The new Human Rights Council would replace the discredited Commission on Human Rights, whose rules have allowed serial rights violators to serve as panel members. The spectacle of countries such as Zimbabwe, Sudan, China and Cuba posing as arbiters of human rights has embarrassed the United Nations, leading Secretary General Kofi Annan to call for a replacement. But whereas Mr. Annan urged that countries should have to win the votes of two-thirds of U.N. member states to be allowed on the new council, the Swedish president of the U.N. General Assembly, Jan Eliasson, recommended that a simple majority of countries that cast a vote should be sufficient. This lower hurdle would make it harder to keep flagrant rights abusers off the new council. Hence the Bush administration's objection.

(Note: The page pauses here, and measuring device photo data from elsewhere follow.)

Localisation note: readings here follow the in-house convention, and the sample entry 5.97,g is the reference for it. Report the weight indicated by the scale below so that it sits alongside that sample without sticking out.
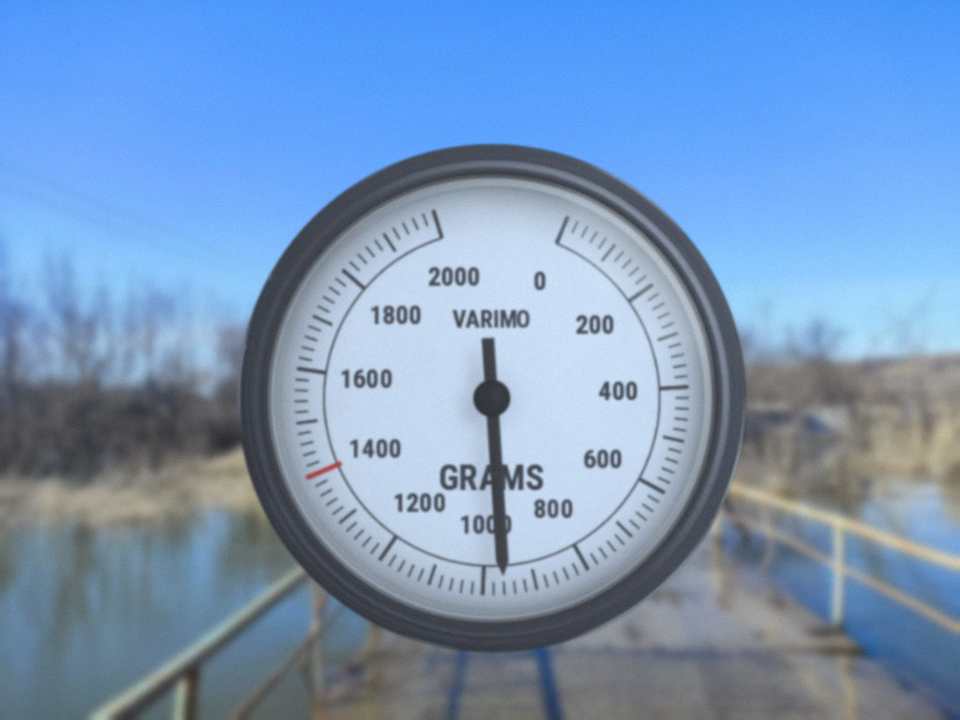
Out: 960,g
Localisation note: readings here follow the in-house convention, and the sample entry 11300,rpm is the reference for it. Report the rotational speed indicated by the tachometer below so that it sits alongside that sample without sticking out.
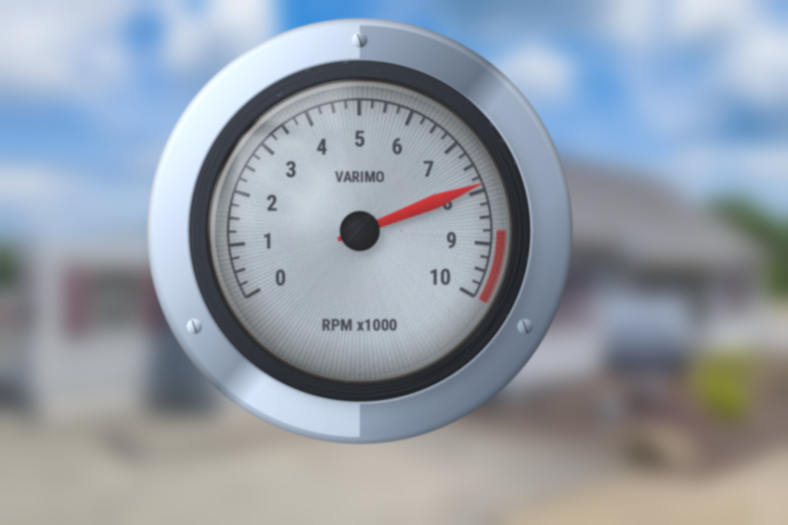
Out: 7875,rpm
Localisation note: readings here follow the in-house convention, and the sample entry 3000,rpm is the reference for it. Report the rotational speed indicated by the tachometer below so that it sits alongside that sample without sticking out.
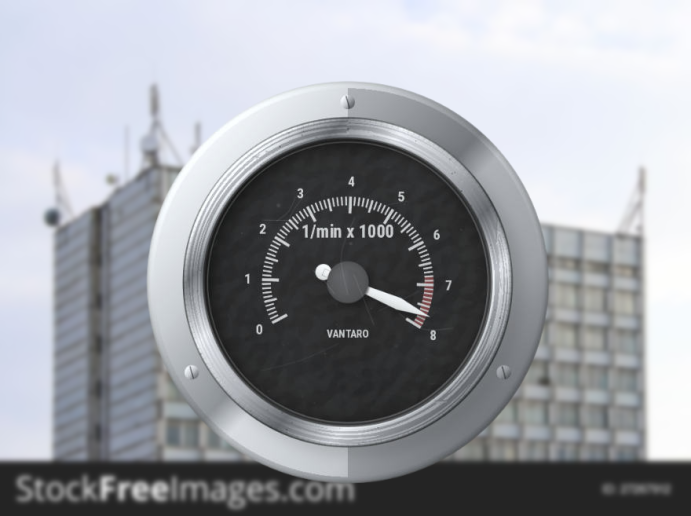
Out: 7700,rpm
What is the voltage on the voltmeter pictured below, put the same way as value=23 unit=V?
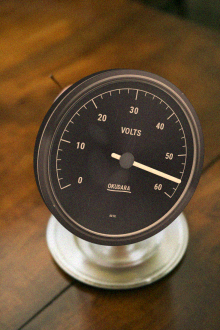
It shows value=56 unit=V
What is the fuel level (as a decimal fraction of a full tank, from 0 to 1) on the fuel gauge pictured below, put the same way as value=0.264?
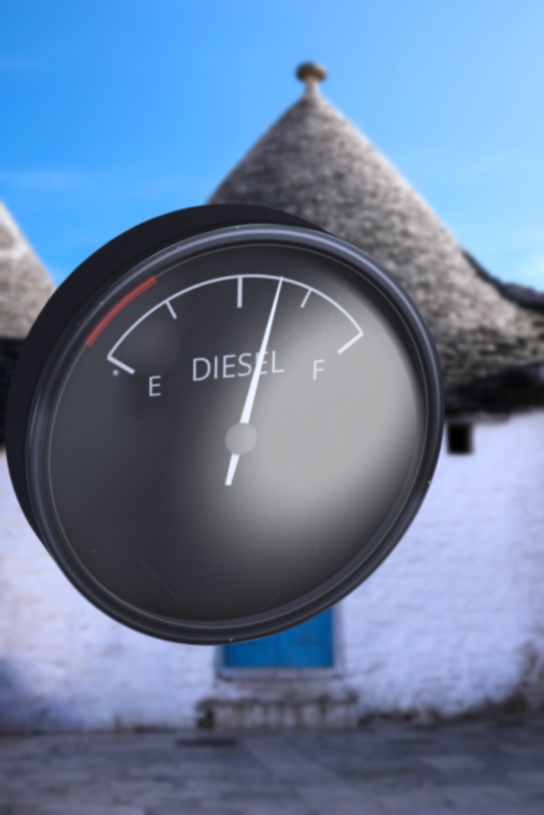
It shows value=0.625
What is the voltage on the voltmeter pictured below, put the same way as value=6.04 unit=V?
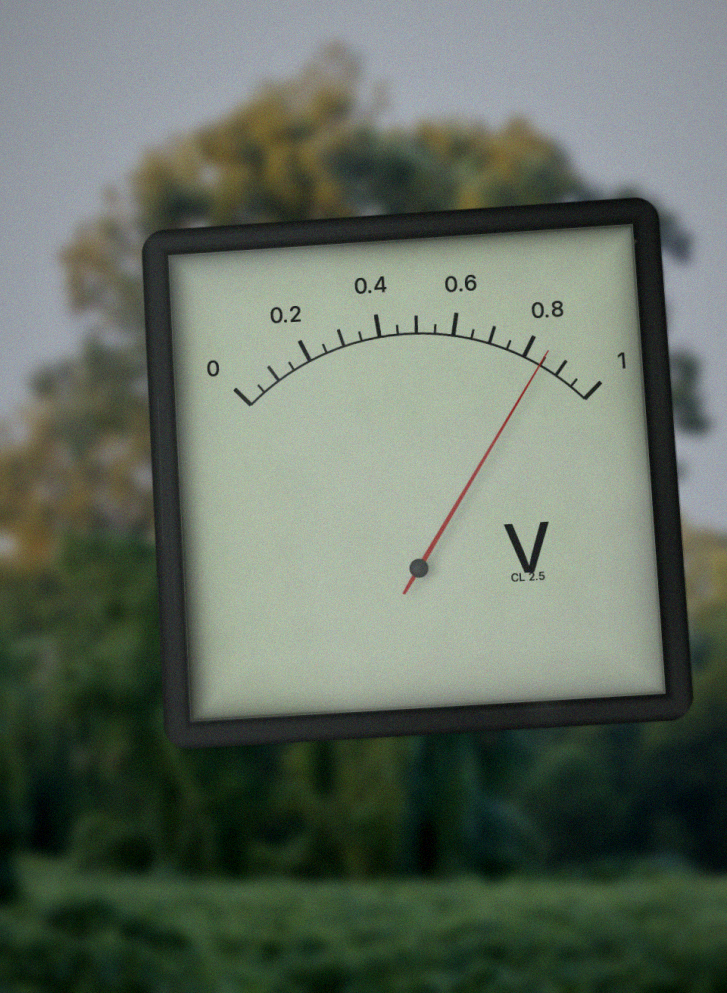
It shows value=0.85 unit=V
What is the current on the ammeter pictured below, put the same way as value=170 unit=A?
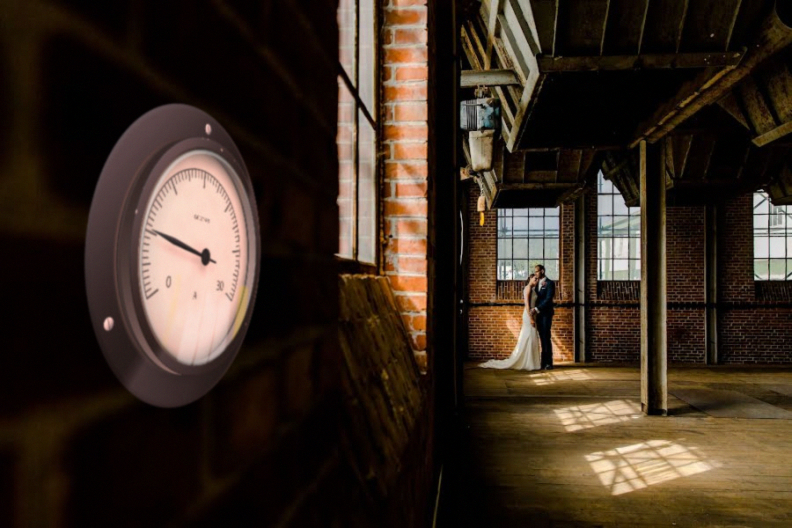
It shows value=5 unit=A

Mr. Eliasson's supporters say he came up with the best deal possible. Many member states were happy with a toothless human rights panel and resisted all suggestions for reform. Mr. Eliasson assuaged them with a lower voting hurdle, but he persuaded them to accept a human rights council that would meet three times a year rather than just once, as the existing commission does. He also secured a vague commitment to a peer-review system, which could deter thuggish regimes that fear scrutiny of their behavior from seeking seats on the commission. The Eliasson compromise is supported by most U.N. member states and many human rights groups, which fear that reopening the negotiations may allow the dictators' lobby to water down the proposals further.